The 58-page paper, written by Daniel Bentley of Civitas, claims the UK’s housing market is “a mess” because of a combination of a lack of houses being built and an economic environment which encourages investors to buy up existing housing stock without increasing supply.
To combat this Mr Bentley’s paper, called The Future of Private Renting, said indefinite leases should be introduced as the norm while in-tenancy rent increases should be restricted to an index-linked ceiling.
He also proposes giving investors greater incentives to invest in buy-to-let housing to balance out the restrictions.
These could include a combination of capital gains tax exemptions after a period of time, depreciation allowances and making potential rental losses tax deductible.
Mr Bentley said: “If the private rented sector is to meet a larger proportion of our housing needs, including for families and those who would traditionally have preferred to buy a home, then it must offer a better deal for tenants.
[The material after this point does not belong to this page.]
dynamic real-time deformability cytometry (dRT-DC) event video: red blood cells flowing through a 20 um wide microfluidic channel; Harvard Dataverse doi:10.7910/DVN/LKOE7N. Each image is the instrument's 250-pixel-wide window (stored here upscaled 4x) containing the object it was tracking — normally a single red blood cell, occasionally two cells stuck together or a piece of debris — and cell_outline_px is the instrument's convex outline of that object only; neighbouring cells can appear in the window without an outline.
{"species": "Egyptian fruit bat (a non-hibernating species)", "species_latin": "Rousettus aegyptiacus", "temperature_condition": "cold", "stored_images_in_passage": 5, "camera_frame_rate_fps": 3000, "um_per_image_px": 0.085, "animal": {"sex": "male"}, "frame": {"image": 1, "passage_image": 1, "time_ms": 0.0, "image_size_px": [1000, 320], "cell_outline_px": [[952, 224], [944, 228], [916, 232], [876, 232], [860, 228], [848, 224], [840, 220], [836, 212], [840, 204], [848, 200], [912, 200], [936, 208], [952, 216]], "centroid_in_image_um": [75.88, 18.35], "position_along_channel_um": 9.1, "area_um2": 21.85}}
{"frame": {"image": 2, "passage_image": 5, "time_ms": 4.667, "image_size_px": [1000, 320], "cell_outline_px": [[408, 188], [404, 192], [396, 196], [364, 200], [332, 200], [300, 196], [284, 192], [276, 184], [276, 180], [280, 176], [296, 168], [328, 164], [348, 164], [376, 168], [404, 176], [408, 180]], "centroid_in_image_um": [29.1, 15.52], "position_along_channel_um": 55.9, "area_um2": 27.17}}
“This means longer security of tenure and more predictability and affordability in rents.
“As well as providing greater security to the large, and growing, numbers of people in the private rented sector, the proposal advanced here would also provide some respite to the general taxpayer by limiting the future growth of the housing benefit bill.”
Figures from the Department for Communities and Local Government show owner-occupation is in decline with 18 per cent of all households in England privately renting.
Meanwhile figures from the Conference of Mortgage Lenders have shown the number of buy-to-let loans for house purchase has been increasing, with 9,900 in October while in January 2013 this figure was around 6,000.